Saved data entries:
++++
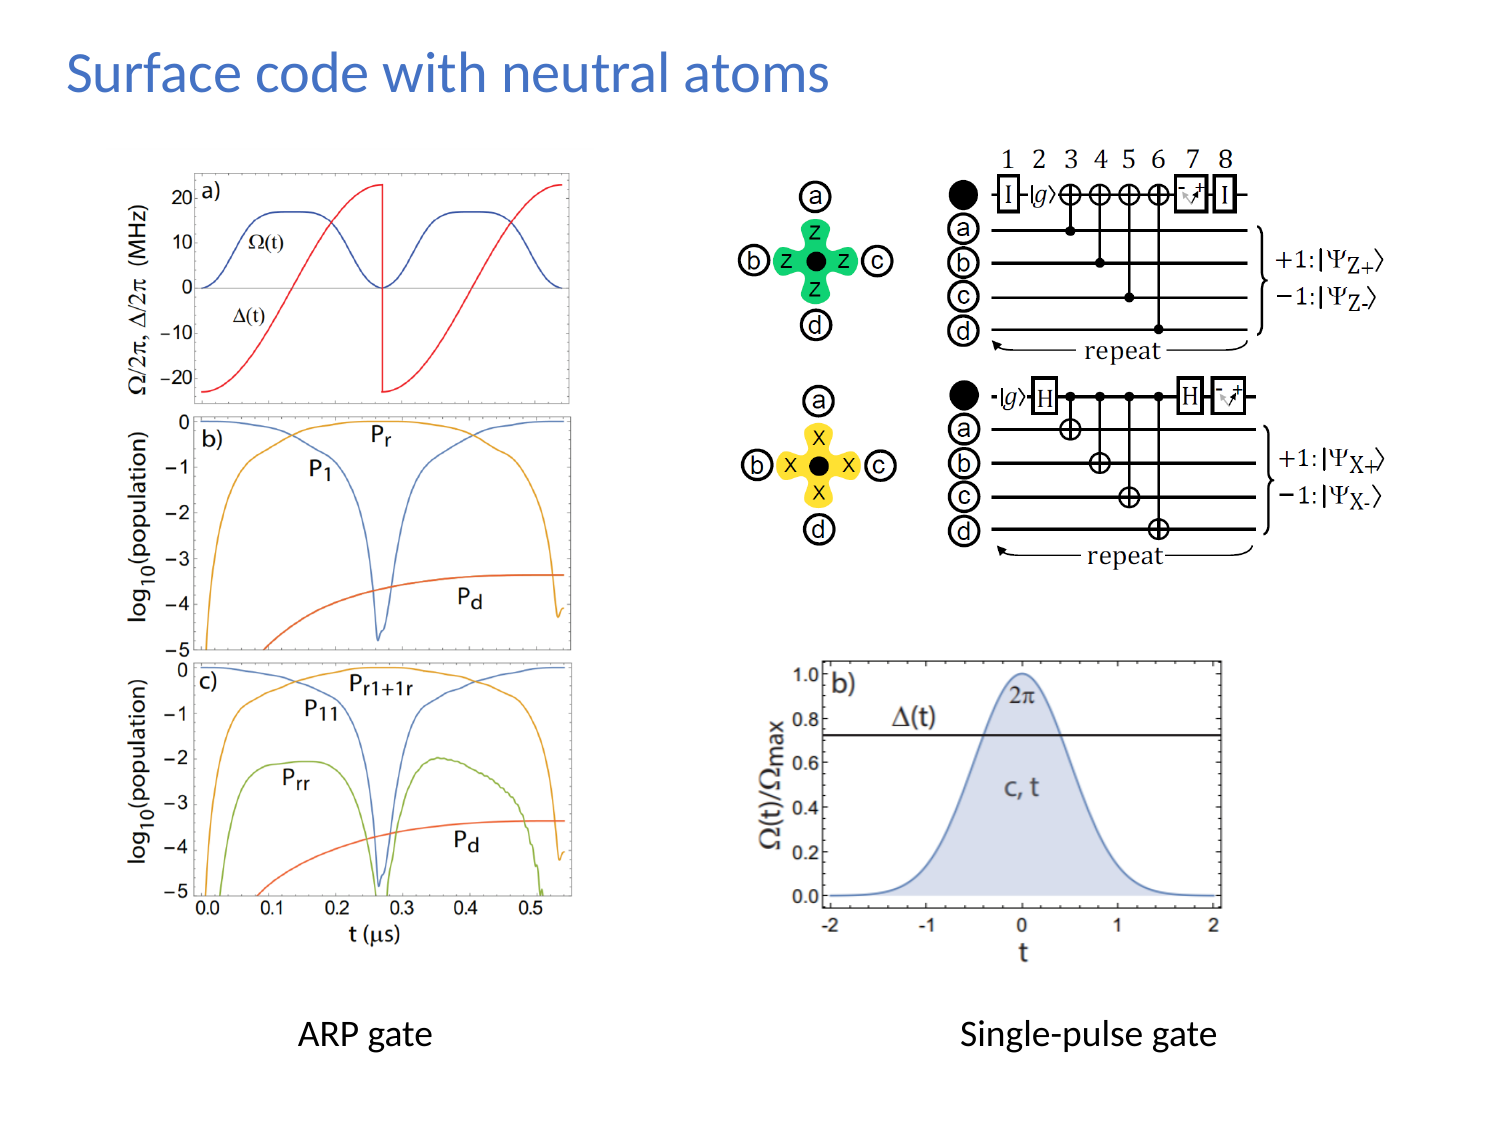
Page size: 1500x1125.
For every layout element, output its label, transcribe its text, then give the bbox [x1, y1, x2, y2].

picture [728, 135, 1404, 582]
picture [106, 148, 594, 955]
text_box ARP gate [283, 1001, 491, 1061]
text_box Single-pulse gate [945, 1001, 1237, 1061]
picture [754, 625, 1265, 965]
list Surface code with neutral atoms [51, 34, 1101, 136]
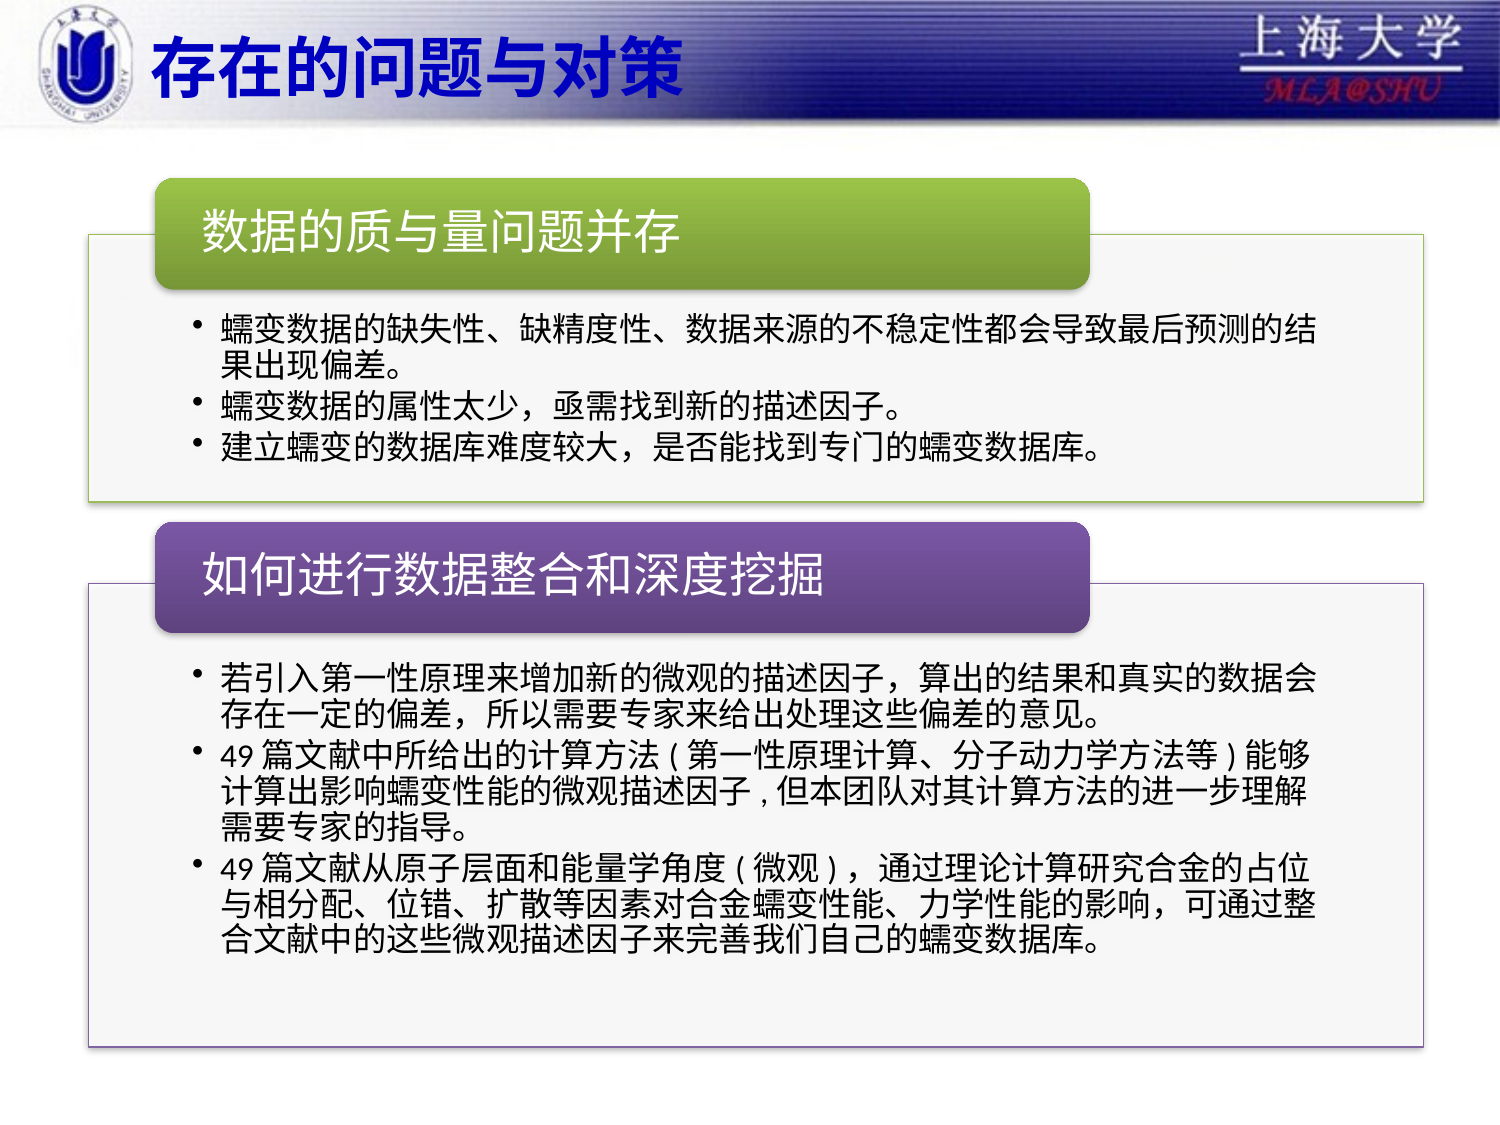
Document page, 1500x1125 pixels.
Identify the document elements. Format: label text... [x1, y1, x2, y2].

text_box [88, 172, 1424, 1047]
title 存在的问题与对策 [135, 0, 1486, 132]
picture [0, 0, 1500, 1125]
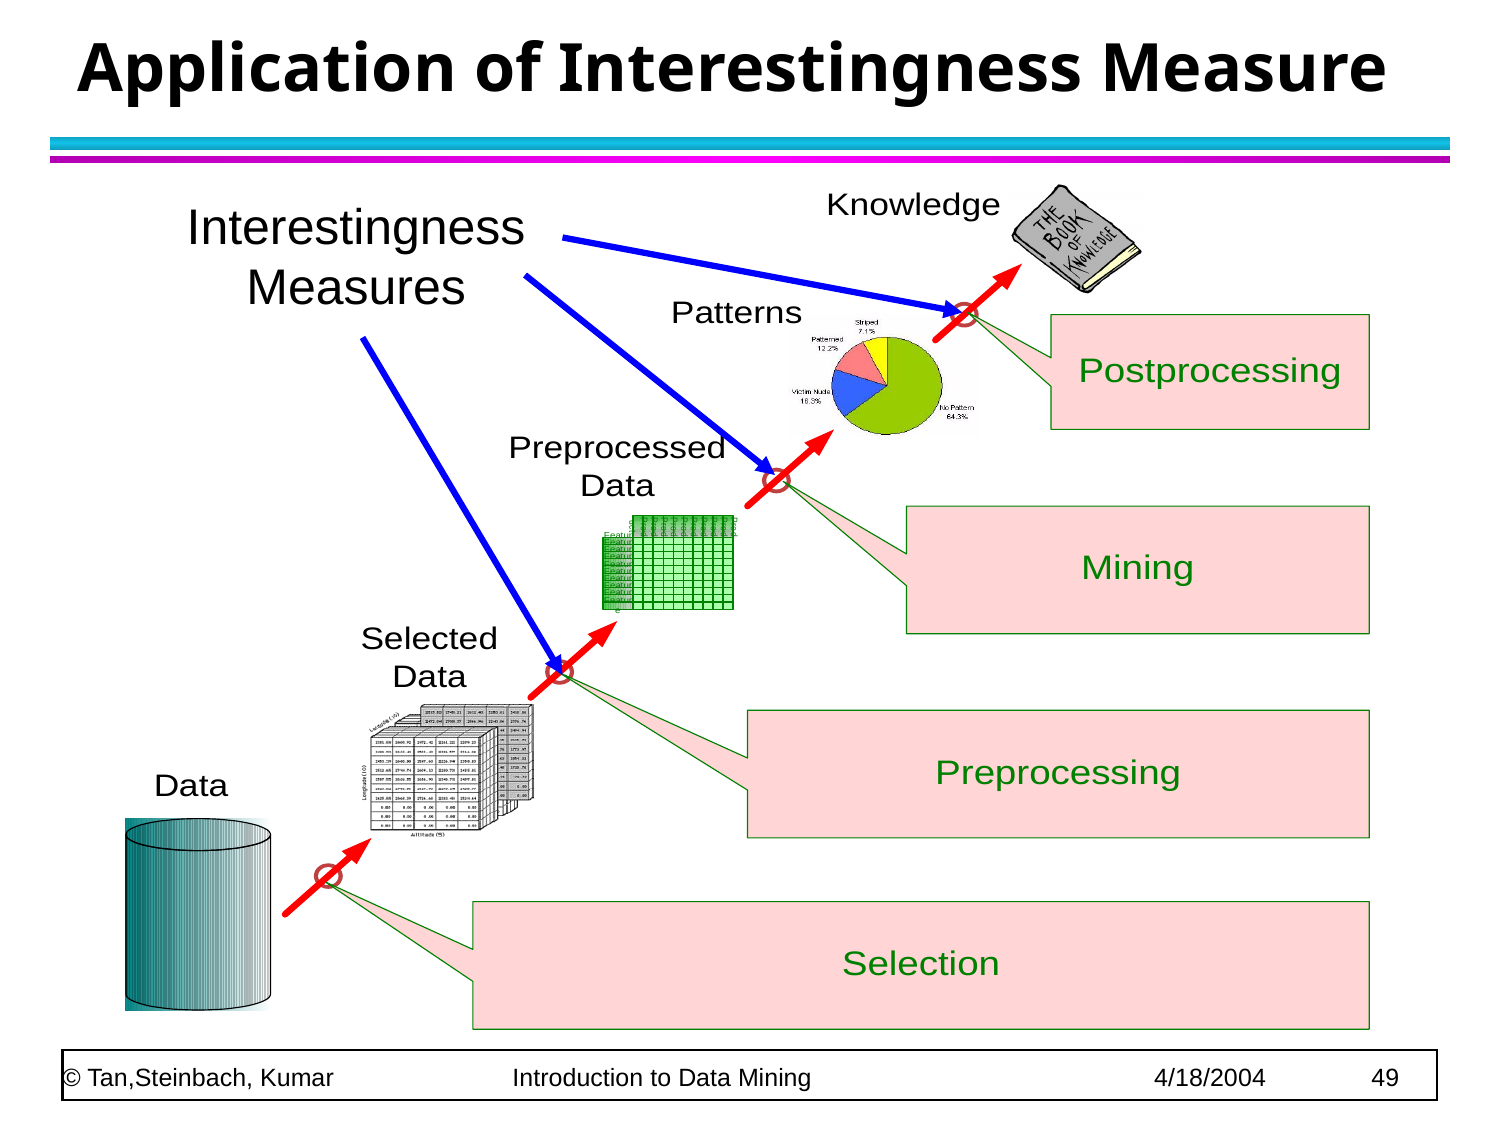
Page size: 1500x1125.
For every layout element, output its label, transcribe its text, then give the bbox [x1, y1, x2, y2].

title Application of Interestingness Measure [61, 24, 1422, 113]
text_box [162, 187, 963, 676]
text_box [112, 162, 1374, 1036]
++++
Problem:
After dropping the pictures, reproduce exactly the lines from the first line of the entries through the line containing "Document page, 1500x1125 pixels.", both included.

Result:
Page size: 1500x1125.
For every layout element, output its label, transcribe its text, then give the bbox [x1, y1, x2, y2].

picture [728, 135, 1404, 582]
picture [106, 148, 594, 955]
text_box ARP gate [283, 1001, 491, 1061]
text_box Single-pulse gate [945, 1001, 1237, 1061]
picture [754, 625, 1265, 965]
list Surface code with neutral atoms [51, 34, 1101, 136]
Document page, 1500x1125 pixels.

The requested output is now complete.